How getting dirty can boost your immune system
Asthma, diabetes, allergies, ear infections—what do all of these things have in common?
They’ve all been on the rise in children, despite the fact that in the United States, many of us have state-of-the-art medicine and sanitation methods at our fingertips.
We do everything we think is right to protect our bodies and our immune systems from illness and germs, but some health professionals argue it’s ok to be exposed to a little bit of dirt.
Mary Ruebush, author of “Why is Dirt is Good: 5 Ways to Make Dirt Your Friend,” has five simple rules she came up with as a mother and as a microbiology and immunology teacher:
- Let them eat dirt. She says exposure to dirt helps children build strong immune systems that will provide lifelong protection.
- Use it or lose it. She’s talking about your immune system. Give it the exercise it deserves.
- Don’t encourage superbugs. She recommends trading antibacterial soap for regular soup and antibiotic drugs for nature.
- Keep your vaccinations up to date.
- Consult Mother Nature. Humans were meant to be exposed to the outside world. Go for that first, and save the drugs for when they’re really needed.
When I was little, my older brother and I would venture down to the creek a half-mile from our house and spend hours playing. We’d build mud houses, make mud pies in our mud kitchen, take mud baths and get as dirty as we possibly could.
The physical act of playing outside and allowing your children to get a little dirty has been linked to fewer allergies and a stronger immune system.
There’s a theory called the hygiene hypothesis, that says the dirtier you get, the less allergies and asthma you’ll have. Basically, the dirtier the better.
David Strachan, who came up with the hypothesis, says allergic disease like hay fever and eczema were less common in children with large families, because they were probably exposed to more germs through their siblings.
He says in countries where good health standards do not exist, the prevalence of allergic diseases remains low, even though people are still chronically infected by pathogens that are no longer present in countries with access to antibiotics.
In some cases, simply being outside seems to have also led to better brain development.
A 2015 study reveals more green space at a children’s school may help develop thinking skills faster.
Researchers tracked nearly 2,600 schoolchildren aged 7-10 from Barcelona for a year, testing them every three months to see how their memory and attention developed. They found that those students exposed to more green space improved their working memory and attentiveness more than those children surrounded by less green space.
You’ve heard the adage, “You are what you eat.” So if you’re consuming plants that are nourished by sun, water, air and soil, you’re going to get the accompanying nutrients.
Dr. Maya Shetreat-Klein, an integrative pediatric neurologist and author of “The Dirt Cure: Growing Healthy Kids with Food Straight from Soil,” says good old-fashioned dirt provides nutrition, is linked to few allergies, can improve memory and focus, has mood-boosting effects, can reduce inflammation and helps with stress management and sleep.
She and Dr.

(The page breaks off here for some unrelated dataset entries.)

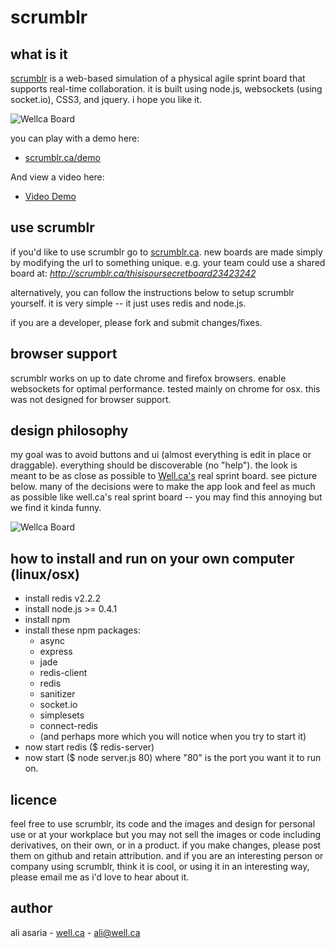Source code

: scrumblr
========

what is it
----------
[scrumblr](http://scrumblr.ca) is a web-based simulation of a physical agile sprint board that supports real-time collaboration. it is built using node.js, websockets (using socket.io), CSS3, and jquery. i hope you like it.

![Wellca Board](http://scrumblr.ca/images/screenshot.png)

you can play with a demo here:

- [scrumblr.ca/demo](http://scrumblr.ca/demo)

And view a video here:

- [Video Demo](http://www.youtube.com/watch?v=gAKxyOh1zPk)

use scrumblr
------------

if you'd like to use scrumblr go to [scrumblr.ca](http://scrumblr.ca). new boards are made simply by modifying the url to something unique. e.g. your team could use a shared board at: *http://scrumblr.ca/thisisoursecretboard23423242*

alternatively, you can follow the instructions below to setup scrumblr yourself. it is very simple -- it just uses redis and node.js.

if you are a developer, please fork and submit changes/fixes.

browser support
---------------

scrumblr works on up to date chrome and firefox browsers. enable websockets for optimal performance. tested mainly on chrome for osx. this was not designed for browser support.

design philosophy
-----------------
my goal was to avoid buttons and ui (almost everything is edit in place or draggable). everything should be discoverable (no "help"). the look is meant to be as close as possible to [Well.ca's](http://well.ca) real sprint board. see picture below. many of the decisions were to make the app look and feel as much as possible like well.ca's real sprint board -- you may find this annoying but we find it kinda funny.

![Wellca Board](http://scrumblr.ca/images/DSC_7093.jpg)


how to install and run on your own computer (linux/osx)
-------------------------------------------------------

- install redis v2.2.2
- install node.js >= 0.4.1
- install npm
- install these npm packages:
	- async
	- express
	- jade
	- redis-client
	- redis
	- sanitizer
	- socket.io
	- simplesets
	- connect-redis
	- (and perhaps more which you will notice when you try to start it)
- now start redis ($ redis-server)
- now start ($ node server.js 80) where "80" is the port you want it to run on. 

licence
-------

feel free to use scrumblr, its code and the images and design for personal use or at your workplace but you may not sell the images or code including derivatives, on their own, or in a product. if you make changes, please post them on github and retain attribution. and if you are an interesting person or company using scrumblr, think it is cool, or using it in an interesting way, please email me as i'd love to hear about it.

author
------

ali asaria - [well.ca](http://well.ca) - ali@well.ca

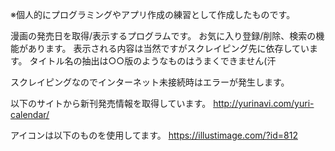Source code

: ※個人的にプログラミングやアプリ作成の練習として作成したものです。

漫画の発売日を取得/表示するプログラムです。
お気に入り登録/削除、検索の機能があります。
表示される内容は当然ですがスクレイピング先に依存しています。
タイトル名の抽出は○○版のようなものはうまくできません(汗

スクレイピングなのでインターネット未接続時はエラーが発生します。

以下のサイトから新刊発売情報を取得しています。
http://yurinavi.com/yuri-calendar/

アイコンは以下のものを使用してます。
https://illustimage.com/?id=812
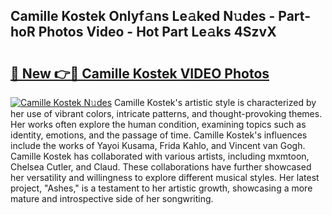 ## Camille Kostek Onlyf𝚊ns Le𝚊ked N𝚞des - Part-hoR Photos Video - Hot Part Le𝚊ks 4SzvX

# <h2><a href="http://ab34416.deff.icu/?id=Camille+Kostek">🔗 New 👉🔴 Camille Kostek VIDEO Photos</a></h2>

[![Camille Kostek N𝚞des](https://i.imgur.com/rIISA9y.gif)](http://ab34416.deff.icu/?id=Camille+Kostek)
Camille Kostek's artistic style is characterized by her use of vibrant colors, intricate patterns, and thought-provoking themes. Her works often explore the human condition, examining topics such as identity, emotions, and the passage of time. Camille Kostek's influences include the works of Yayoi Kusama, Frida Kahlo, and Vincent van Gogh. Camille Kostek has collaborated with various artists, including mxmtoon, Chelsea Cutler, and Claud. These collaborations have further showcased her versatility and willingness to explore different musical styles. Her latest project, "Ashes," is a testament to her artistic growth, showcasing a more mature and introspective side of her songwriting.
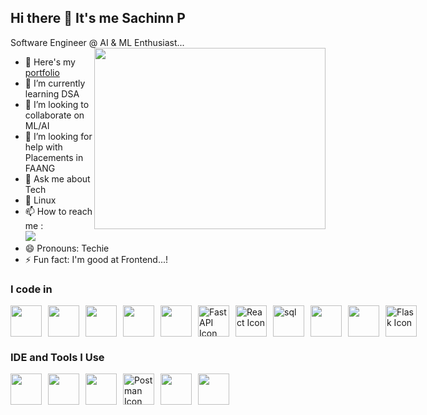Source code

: ## Hi there 👋 It's me Sachinn P

Software Engineer @ AI & ML Enthusiast...
<img align="right" width="370" height="290" src="https://i.pinimg.com/originals/47/f0/34/47f0342cec72b800463bf003eac1257e.gif">
- 🔭 Here's my [portfolio](https://sachinnp.netlify.app/)                                                 
- 🌱 I’m currently learning DSA
- 👯 I’m looking to collaborate on ML/AI
- 🤔 I’m looking for help with Placements in FAANG
- 💬 Ask me about Tech
- 🐧 Linux
- 📫 How to reach me :
<br /> [<img src="https://img.shields.io/badge/LinkedIn-0077B5?style=for-the-badge&logo=linkedin&logoColor=white" />](https://www.linkedin.com/in/sachinn-p/)
- 😄 Pronouns: Techie
- ⚡ Fun fact: I'm good at Frontend...!

### I code in  
<div style="display: flex; gap: 10px;">
    <img height="50" width="50" src="https://img.icons8.com/color/48/000000/python.png" />
    <img height="50" width="50" src="https://img.icons8.com/color/48/000000/html-5.png" />
    <img height="50" width="50" src="https://img.icons8.com/color/48/000000/css3.png" />
    <img height="50" width="50" src="https://img.icons8.com/color/48/000000/javascript.png"/>
    <img height="50" width="50" src="https://img.icons8.com/color/48/000000/c-programming.png" />
    <img height="50" width="50" src="https://avatars.githubusercontent.com/u/156354296?s=200&v=4" alt="FastAPI Icon"/>
    <img height="50" width="50" src="https://img.icons8.com/external-tal-revivo-color-tal-revivo/48/external-react-a-javascript-library-for-building-user-interfaces-logo-color-tal-revivo.png" alt="React Icon"/>
    <img height="50" weight="50" src="https://img.icons8.com/fluency/48/sql.png" alt="sql"/>
    <img height="50" width="50" src="https://img.icons8.com/color/48/000000/tensorflow.png"/>
    <img height="50" width="50" src="https://img.icons8.com/color/48/000000/mongodb.png"/>
    <img height="50" width="50" src="https://img.icons8.com/color/48/000000/flask.png" alt="Flask Icon"/>
</div>

### IDE and Tools I Use  
<div style="display: flex; gap: 10px;">
    <img height="50" width="50" src="https://img.icons8.com/color/48/000000/visual-studio-code-2019.png"/>
    <img height="50" width="50" src="https://img.icons8.com/color/48/000000/pycharm.png"/>
    <img height="50" width="50" src="https://img.icons8.com/color/50/000000/git.png"/>
    <img height="50" width="50" src="https://img.icons8.com/external-tal-revivo-color-tal-revivo/48/external-postman-is-the-only-complete-api-development-environment-logo-color-tal-revivo.png" alt="Postman Icon"/>
    <img height="50" width="50" src="https://img.icons8.com/color/48/000000/mysql-logo.png"/>
    <img height="50" src="https://img.shields.io/badge/Netlify-00C7B7?style=for-the-badge&logo=netlify&logoColor=white"/>
</div>
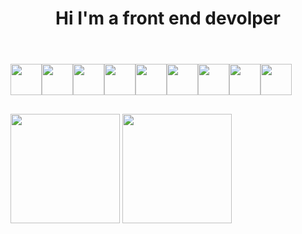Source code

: <header>
  <h1 align="center" font-color="blue"> Hi I'm a front end devolper </h1> 
</header>
<main>
  <section style="display: flex">
    <img height="50em"  src="https://cdn.jsdelivr.net/gh/devicons/devicon/icons/html5/html5-plain-wordmark.svg" />
    <img height="50em"  src="https://cdn.jsdelivr.net/gh/devicons/devicon/icons/css3/css3-plain-wordmark.svg" />
    <img height="50em"  src="https://cdn.jsdelivr.net/gh/devicons/devicon/icons/javascript/javascript-plain.svg" />
    <img height="50em"  src="https://cdn.jsdelivr.net/gh/devicons/devicon/icons/typescript/typescript-plain.svg" />
    <img height="50em"  src="https://cdn.jsdelivr.net/gh/devicons/devicon/icons/react/react-original-wordmark.svg" />
    <img height="50em"  src="https://cdn.jsdelivr.net/gh/devicons/devicon/icons/nextjs/nextjs-original.svg" />
    <img height="50em"  src="https://cdn.jsdelivr.net/gh/devicons/devicon/icons/storybook/storybook-original.svg" />
    <img height="50em"  src="https://cdn.jsdelivr.net/gh/devicons/devicon/icons/figma/figma-original.svg" />  
    <img height="50em"  src="https://cdn.jsdelivr.net/gh/devicons/devicon/icons/jest/jest-plain.svg" />
  </section>
  
##
  
  <section>
    <picture>
      <img height="175em" align="center" src="https://github-readme-stats.vercel.app/api?username=dev-Raffa&show_icons=true&theme=transparent&border_color=055fde&count_private=true&rank_icon=github" />
    </picture>
    <picture>
      <img height="175em" align="center" src="https://github-readme-stats.vercel.app/api/top-langs/?username=dev-Raffa&layout=compact&theme=transparent&border_color=055fde&card_width=350" />
    </picture> 
  </section>
</main>

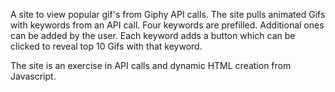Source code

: 
A site to view popular gif's from Giphy API calls.
The site pulls animated Gifs with keywords from an API call. Four keywords are prefilled. Additional ones can be added by the user. Each keyword adds a button which can be clicked to reveal top 10 Gifs with that keyword.

The site is an exercise in API calls and dynamic HTML creation from Javascript. 
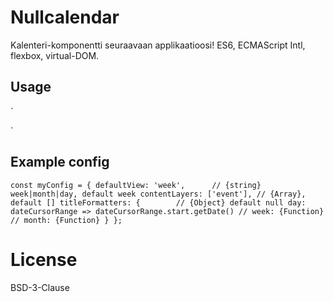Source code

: # Nullcalendar

Kalenteri-komponentti seuraavaan applikaatioosi! ES6, ECMAScript Intl, flexbox, virtual-DOM.

## Usage

`<script src="vendor/app-vendor.js"></script>
<script src="dist/nullcalendar.min.js"></script>
<script>nullcalendar.newCalendar(document.getElementById('foo')/*, config*/);</script>`

## Example config

`const myConfig = {
    defaultView: 'week',      // {string} week|month|day, default week
    contentLayers: ['event'], // {Array}, default []
    titleFormatters: {        // {Object} default null
        day: dateCursorRange => dateCursorRange.start.getDate()
        // week: {Function}
        // month: {Function}
    }
};`

# License

BSD-3-Clause
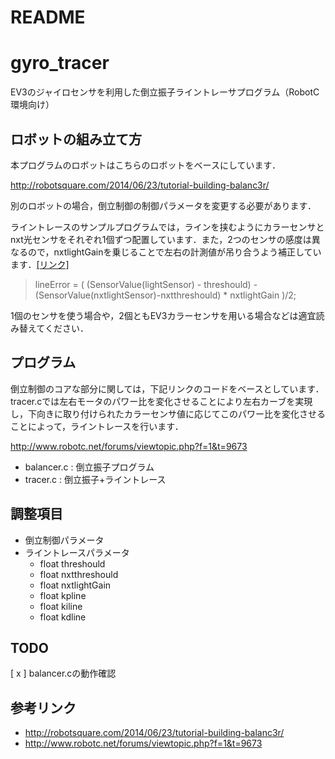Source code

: # README


# gyro_tracer
EV3のジャイロセンサを利用した倒立振子ライントレーサプログラム（RobotC環境向け）

## ロボットの組み立て方

本プログラムのロボットはこちらのロボットをベースにしています．

http://robotsquare.com/2014/06/23/tutorial-building-balanc3r/

別のロボットの場合，倒立制御の制御パラメータを変更する必要があります．

ライントレースのサンプルプログラムでは，ラインを挟むようにカラーセンサとnxt光センサをそれぞれ1個ずつ配置しています．また，2つのセンサの感度は異なるので，nxtlightGainを乗じることで左右の計測値が吊り合うよう補正しています．[[リンク]](https://github.com/shino-kei/gyro_tracer/blob/master/tracer.c#L492)

> lineError = ( (SensorValue(lightSensor) - threshould) - (SensorValue(nxtlightSensor)-nxtthreshould) * nxtlightGain )/2;

1個のセンサを使う場合や，2個ともEV3カラーセンサを用いる場合などは適宜読み替えてください．


## プログラム
倒立制御のコアな部分に関しては，下記リンクのコードをベースとしています．
tracer.cでは左右モータのパワー比を変化させることにより左右カーブを実現し，下向きに取り付けられたカラーセンサ値に応じてこのパワー比を変化させることによって，ライントレースを行います．

http://www.robotc.net/forums/viewtopic.php?f=1&t=9673


* balancer.c : 倒立振子プログラム
* tracer.c  : 倒立振子+ライントレース


## 調整項目
* 倒立制御パラメータ
* ライントレースパラメータ
  * float threshould
  * float nxtthreshould
  * float nxtlightGain
  * float kpline
  * float kiline
  * float kdline

## TODO
[ x ] balancer.cの動作確認



## 参考リンク
* http://robotsquare.com/2014/06/23/tutorial-building-balanc3r/
* http://www.robotc.net/forums/viewtopic.php?f=1&t=9673

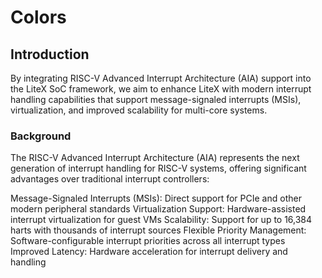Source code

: # Colors

## Introduction

By integrating RISC-V Advanced Interrupt Architecture (AIA) support into the LiteX SoC framework, we aim to enhance LiteX with modern interrupt handling capabilities that support message-signaled interrupts (MSIs), virtualization, and improved scalability for multi-core systems.

### Background
The RISC-V Advanced Interrupt Architecture (AIA) represents the next generation of interrupt handling for RISC-V systems, offering significant advantages over traditional interrupt controllers:

Message-Signaled Interrupts (MSIs): Direct support for PCIe and other modern peripheral standards
Virtualization Support: Hardware-assisted interrupt virtualization for guest VMs
Scalability: Support for up to 16,384 harts with thousands of interrupt sources
Flexible Priority Management: Software-configurable interrupt priorities across all interrupt types
Improved Latency: Hardware acceleration for interrupt delivery and handling

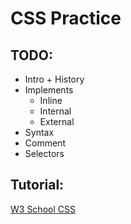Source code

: # CSS Practice

## TODO:

- Intro + History
- Implements
  - Inline
  - Internal
  - External
- Syntax
- Comment
- Selectors

## Tutorial:

[W3 School CSS](https://www.w3schools.com/css/default.asp)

Josh Axe, author of “Eat Dirt: Why Your Leaky Gut May Be the Root Cause of Your Health Problems and 5 Surprising Steps to Cure It”, aren’t suggesting you eat handfuls of dirt for breakfast.
Rather, they are looking at the concept of “eating dirt” as a broad philosophy, suggesting the consumption of soil-based organisms, which studies show treat a variety of health conditions, including allergies, asthma, irritable bowel syndrome and nutrient deficiencies.
Axe suggests simply rinsing farm-grown vegetables versus scrubbing them, because the surface area of the vegetable contains beneficial microbes.
He also recommends eating probiotic foods like kefir, yogurt and sauerkraut, consuming raw honey and bee pollen to reduce inflammation and protect the liver.
We’ve all been guilty of it—someone around you has a cold, so you search through the medicine cabinet. You’ve got a headache, so you reach for the Ibuprofen without a second thought.
Shetreat-Klein says in her book many doctors don’t look at the overall picture of the body. They’ll look at specifics: Your asthma is a lung problem; your eczema is a skin problem, etc.
“We must pay attention to all the body’s ongoing symptoms,” she says, adding that medications suppress the symptoms. It’s better to take a step back and look at the overarching problem.
“Medication is not the solution to getting well. Healing the root cause of one’s problem is,” she says.
She recommends exploring the benefits of being outside—even simply walking in nature can serve as a healing mechanism—as well as consuming bitter compounds, such as dark chocolate, leafy greens, chamomile tea and the peels on fruits and vegetables, which stimulate the immune system to help prevent infection in the gastrointestinal tract as well as the ear, nose and throat.
“Somehow, we’ve lost trust in the body’s ability to heal itself,” says Shetreat-Klein. “But each time we mess with our body’s natural survival mechanisms, the body takes a little longer to recover.”